Hello, I have managed to get a score of 10/10 on my mail server.
But why can’t I connext to mail server with port 587 ? even though my server has opened the port…
ERROR: A connection attempt failed because the connected party did not properly respond after a period of time, or established connection failed because connected host has failed to respond hidenmyip:587
bunga@mylinux:~$ nmap hidenmymailserver
Starting Nmap 7.80 ( https://nmap.org ) at 2022-07-26 06:32 WIB
Nmap scan report for hidenmyip
Host is up (0.024s latency).
Not shown: 984 closed ports
PORT STATE SERVICE
21/tcp open ftp
22/tcp open ssh
25/tcp filtered smtp
53/tcp open domain
80/tcp open http
110/tcp open pop3
111/tcp open rpcbind
143/tcp open imap
443/tcp open https
465/tcp open smtps
587/tcp open submission
993/tcp open imaps
995/tcp open pop3s
1723/tcp open pptp
5678/tcp filtered rrac
8090/tcp open opsmessaging
Nmap done: 1 IP address (1 host up) scanned in 4.62 seconds
bunga@mylinux:~$
you literally sent nothing interesting, the part that matters is something like :
Server certificate
subject=/CN=myhiddenserver
issuer=/C=US/O=Let's Encrypt/CN=R3
The server isn’t timing out because of connectivity issue, it’s because of certificate handshake issues. So you have to make sure the certificate is actually valid. I can already almost tell you need to reissue them in cyberpanel UI.
No client certificate CA names sent
Peer signing digest: SHA256
Peer signature type: ECDSA
Server Temp Key: X25519, 253 bits
SSL handshake has read 4435 bytes and written 424 bytes
Verification: OK
New, TLSv1.3, Cipher is TLS_AES_256_GCM_SHA384
Server public key is 256 bit
Secure Renegotiation IS NOT supported
Compression: NONE
Expansion: NONE
No ALPN negotiated
Early data was not sent
Verify return code: 0 (ok)
I can’t guess, is it valid? I don’t know your server domain and what the certificate claim it is protecting. So if it’s valid, maybe the email program don’t support TLS 1.3.
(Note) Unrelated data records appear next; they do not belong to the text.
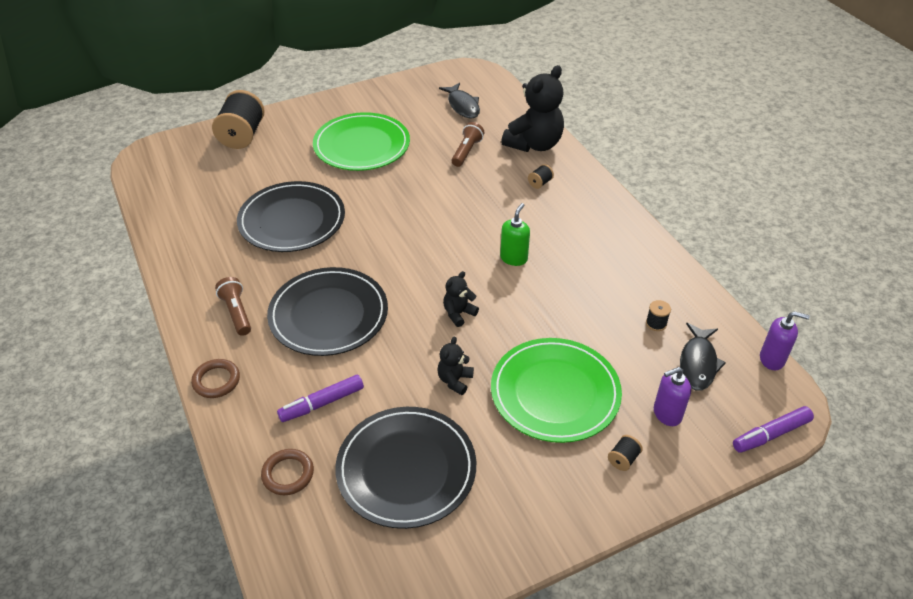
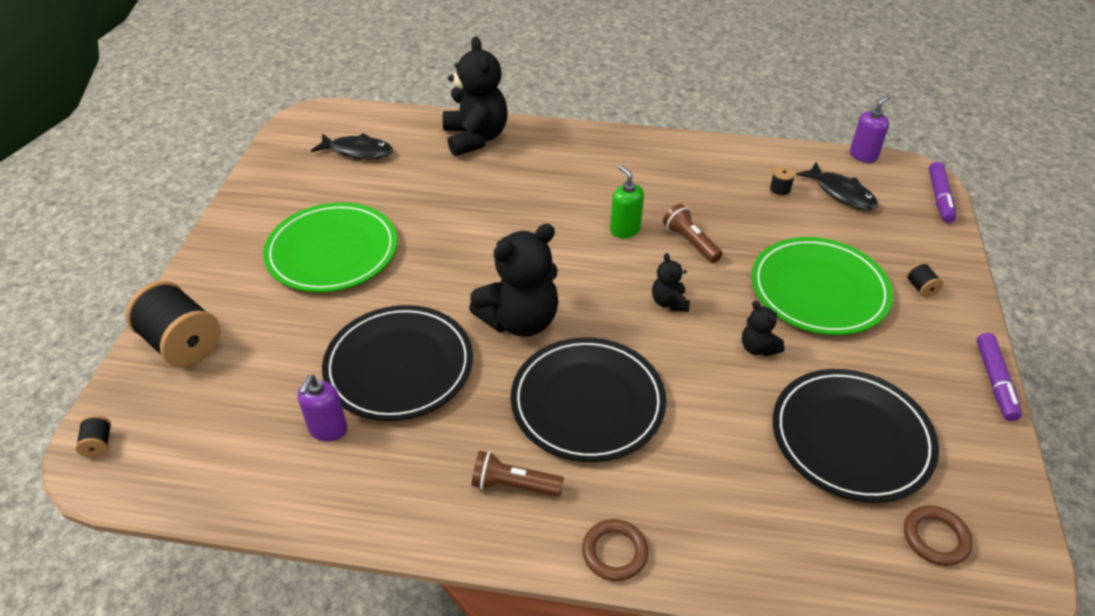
camera: 55 degrees left, 0 degrees up
(288, 474) = (803, 541): brown ring -> brown ring (935, 538)
(322, 403) = (719, 466): purple marker -> purple marker (995, 382)
(374, 251) = (520, 321): none -> black teddy bear
(466, 151) = (435, 184): brown flashlight -> brown flashlight (690, 242)
(540, 183) = (536, 162): black spool -> black spool (98, 444)
(667, 414) = (885, 238): purple soap dispenser -> purple soap dispenser (328, 430)

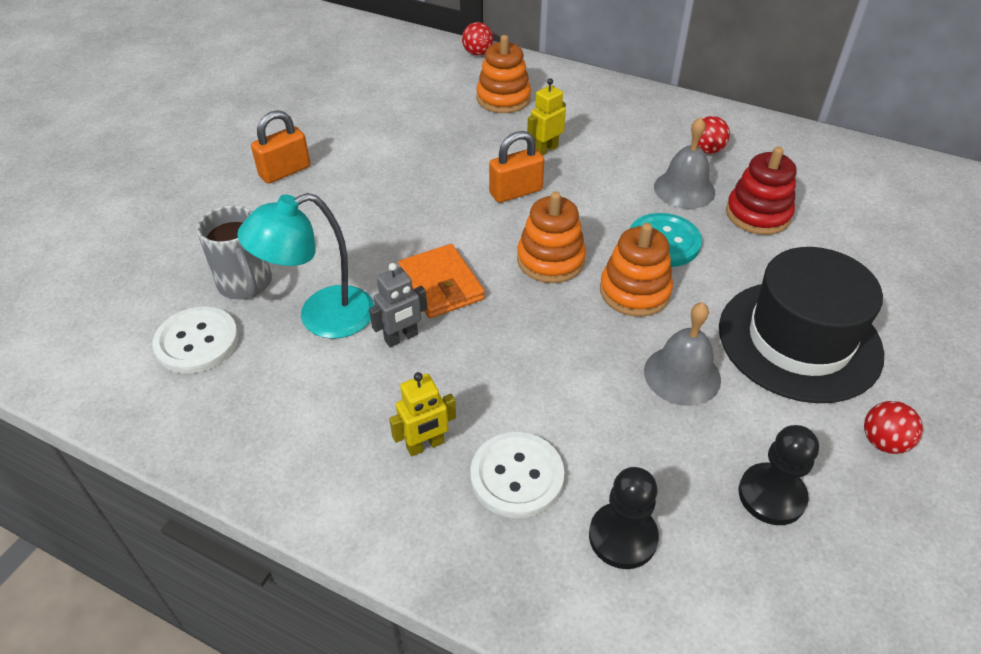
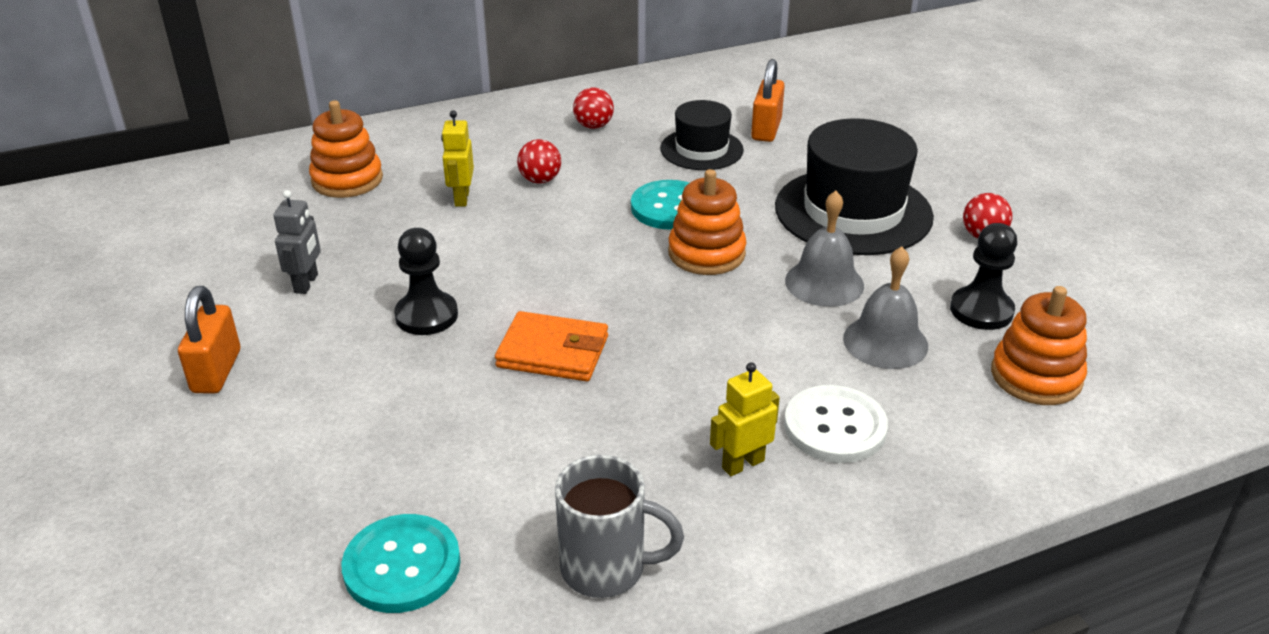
camera: 50 degrees left, 10 degrees down
(197, 342) = (402, 566): white button -> turquoise button
(246, 284) = (362, 486): grey mug -> grey mug (606, 568)
(321, 317) = (491, 452): turquoise lamp -> none
(401, 338) = (590, 412): grey robot -> grey robot (306, 283)
(425, 445) = (742, 464): yellow robot -> yellow robot turned 135 degrees counterclockwise
(477, 53) = (248, 156): red ball -> red ball (540, 180)
(516, 192) = (492, 244): orange padlock -> orange padlock (766, 129)
(550, 260) = (609, 274): orange stacking toy -> orange stacking toy (1036, 376)
(622, 537) = (951, 403): black pawn -> black pawn (426, 315)
(684, 189) = (623, 163): grey bell -> grey bell (885, 342)
(758, 214) = (701, 149): red stacking toy -> black hat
Not sure what’s the point of all the secrecy, is it a NSA mail server or something? It’s simple, the command show the certificate, and you, and only you, know if the domain you used to connect is the one that match the certificate the server put out. If it doesn’t, then stuff like outlook ain’t going to connect to it, if there’s protocol mismatch ( TLS 1.1 to TLS 1.3 ) then timeout and stuff.